The company and Himax (HIMX) just announced an agreement by which GOOG will invest in Himax Display, a subsidiary of HIMX. The purpose of the investment is to "fund production upgrades, expand capacity and further enhance production capabilities at HDI's facilities that produce liquid crystal on silicon ("LCOS") chips and modules used in applications including head-mounted display (HMD) such as Google Glass, head-up display (HUD) and pico-projector products."
Under the Agreement, Google will purchase preferred shares in HDI at an undisclosed price. Upon the closing of the transaction, Google will hold a 6.3% of HDI and have the option to raise its stake to 14.8% within one year at the same price. HIMX currently holds 81.5% of HDI with the remainder largely held by institutions, including Intel Capital Corporation.
The news represents the first public confirmation of HIMX's involvement in Google Glass, validating long-standing assertions that HIMX would be supplying the microdisplay technology for Glass. This morning, PoisedToTriple Research upgraded Himax, placing its highest rating on the company. The upgrade report stated, "This signifies that Google intends to prepare for more than 2 million units of annual Glass production. In an earlier report, we discussed our belief that HIMX would raise its LCOS capacity from 2 million to 7 million. Google's investment confirms our thesis and infers that HIMX's 2 million units of LCOS capacity was not viewed as sufficient to Google."
Shares of HIMX were approaching $7.00 in early morning trade, up 30% from Friday's close.
The boost in share price appears justified. The agreement with Google solidifies HIMX's role in Glass, rebuffing numerous rumors that HIMX competitors would replace their LCOS display in Glass. Most recently, a report surfaced claiming that Samsung's OLED technology would replace HIMX's LCOS. It is now clear that those assertions were unfounded.
It is also clear that battle lines are being drawn with Samsung seen as a competitor more than an ally. In recent months, Apple has taken more aggressive steps to pull away from Samsung, sparking speculation that AAPL will seek alternative partners for its image processing capabilities. These capabilities are critical to AAPL's retina display, which has been largely powered by Samsung. With the operating system battle moving to the living room, Android and iOS-enabled UltraHD television sets could be the next major frontier.
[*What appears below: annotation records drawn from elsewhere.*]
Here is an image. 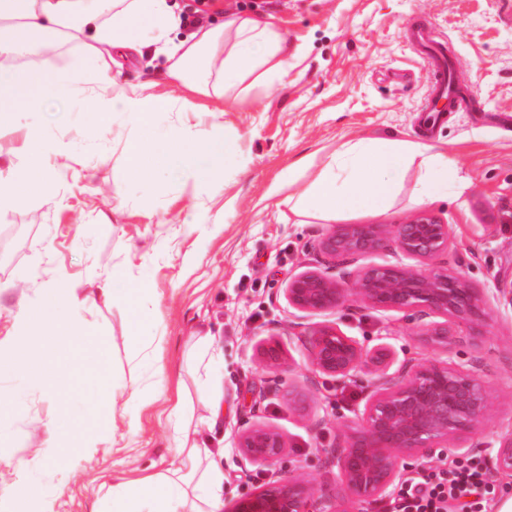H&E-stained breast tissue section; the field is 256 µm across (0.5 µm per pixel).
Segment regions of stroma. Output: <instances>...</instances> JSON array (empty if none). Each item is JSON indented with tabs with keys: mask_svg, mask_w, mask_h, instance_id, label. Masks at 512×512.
<instances>
[{
	"mask_svg": "<svg viewBox=\"0 0 512 512\" xmlns=\"http://www.w3.org/2000/svg\"><path fill=\"white\" fill-rule=\"evenodd\" d=\"M240 17H272L288 38V74L245 89L214 114L160 112L146 135L169 137L182 126L209 134L236 131L239 151L223 173L194 183L167 173L144 180L130 170L124 145L129 127L121 114L98 121L78 104H49L23 113L20 128L0 130V164L25 169L26 131L64 142L69 155L50 177L54 191L22 194L0 211V339L16 337L12 312L36 303L42 287L63 279L94 292L112 286V302L76 309L70 317L101 351L71 350L65 372L68 401L48 392L54 374L33 380L0 372V391L15 411L0 418V486L14 483V461L28 456L56 419L108 437L72 470L56 512H89L102 498L112 470L151 471L172 460L164 411L183 394L191 425L205 436L224 473V506L258 490L272 475L315 478L323 512L343 489L327 452L336 429L357 421L376 379L362 369L337 384L310 371L305 335L330 324L363 348L389 343L399 360H441L473 370L489 390L490 415L473 433L477 456L489 460L497 439L512 431V124L495 115L512 112V18L502 0H223ZM422 23L453 56L458 80L473 107L449 113L432 143L453 158L458 179L445 200L428 210L448 224L451 247L442 255L482 288L488 317L478 332L461 330L448 347L424 334L427 317L380 312L358 303L305 315L292 308L290 279L318 268V244L333 221L299 217L287 192L274 186L289 163L308 158L317 172L325 156L348 141L420 140V109L431 84L429 70L406 40L408 24ZM121 81L135 86L167 68L154 47L142 53L116 46ZM147 290L150 332L158 345L130 340L129 313ZM208 335L207 354L197 341ZM278 346L277 368H264L260 345ZM169 372L166 396L141 406L136 385L158 366ZM221 397L224 414L208 428L210 408L199 376ZM138 419L129 431V419ZM270 427L288 439L275 467L245 461L242 432Z\"/></svg>",
	"mask_w": 512,
	"mask_h": 512,
	"instance_id": "35a3bbf8",
	"label": "stroma"
}]
</instances>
With Samsung's investment in its own version of Android, the company is breaking from the Google ranks. It is looking to become a bigger player, rather than a mere hardware vendor in Google and Apple's ecosystems. The set-up is reminiscent of the early stages of the smartphone wars, during which a scramble for intellectual property (patent) acquisitions ensued. Google and Samsung emerged as viable global challengers to Apple's dominance, with the latter eventually wresting market share leadership from the Cupertino giant.
This morning's announcement raises the stakes and places all competitors on alert. The mobile operating system battle front is indeed expanding -- well beyond the smartphone and into watches, TVs, automotive displays … and of course, Glass.